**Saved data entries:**
+---+

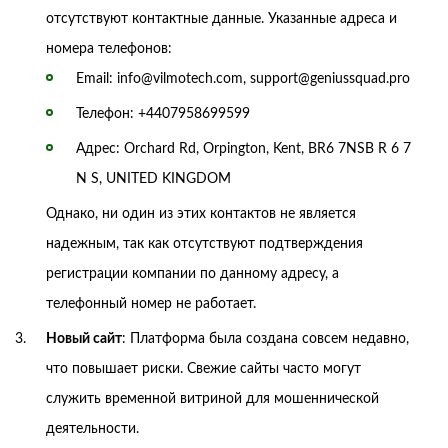
отсутствуют контактные данные. Указанные адреса и
номера телефонов:
Email: info@vilmotech.com, support@geniussquad.pro
Телефон: +4407958699599
Адрес: Orchard Rd, Orpington, Kent, BR6 7NSB R 6 7
N S, UNITED KINGDOM
Однако, ни один из этих контактов не является
надежным, так как отсутствуют подтверждения
регистрации компании по данному адресу, а
телефонный номер не работает.
Новый сайт
: Платформа была создана совсем недавно,
что повышает риски. Свежие сайты часто могут
служить временной витриной для мошеннической
деятельности.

+---+

**Task statement:** Return every entry above word for word, and include no images.

**Exercise solution:**
отсутствуют контактные данные. Указанные адреса и
номера телефонов:
Email: info@vilmotech.com, support@geniussquad.pro
Телефон: +4407958699599
Адрес: Orchard Rd, Orpington, Kent, BR6 7NSB R 6 7
N S, UNITED KINGDOM
Однако, ни один из этих контактов не является
надежным, так как отсутствуют подтверждения
регистрации компании по данному адресу, а
телефонный номер не работает.
Новый сайт
: Платформа была создана совсем недавно,
что повышает риски. Свежие сайты часто могут
служить временной витриной для мошеннической
деятельности.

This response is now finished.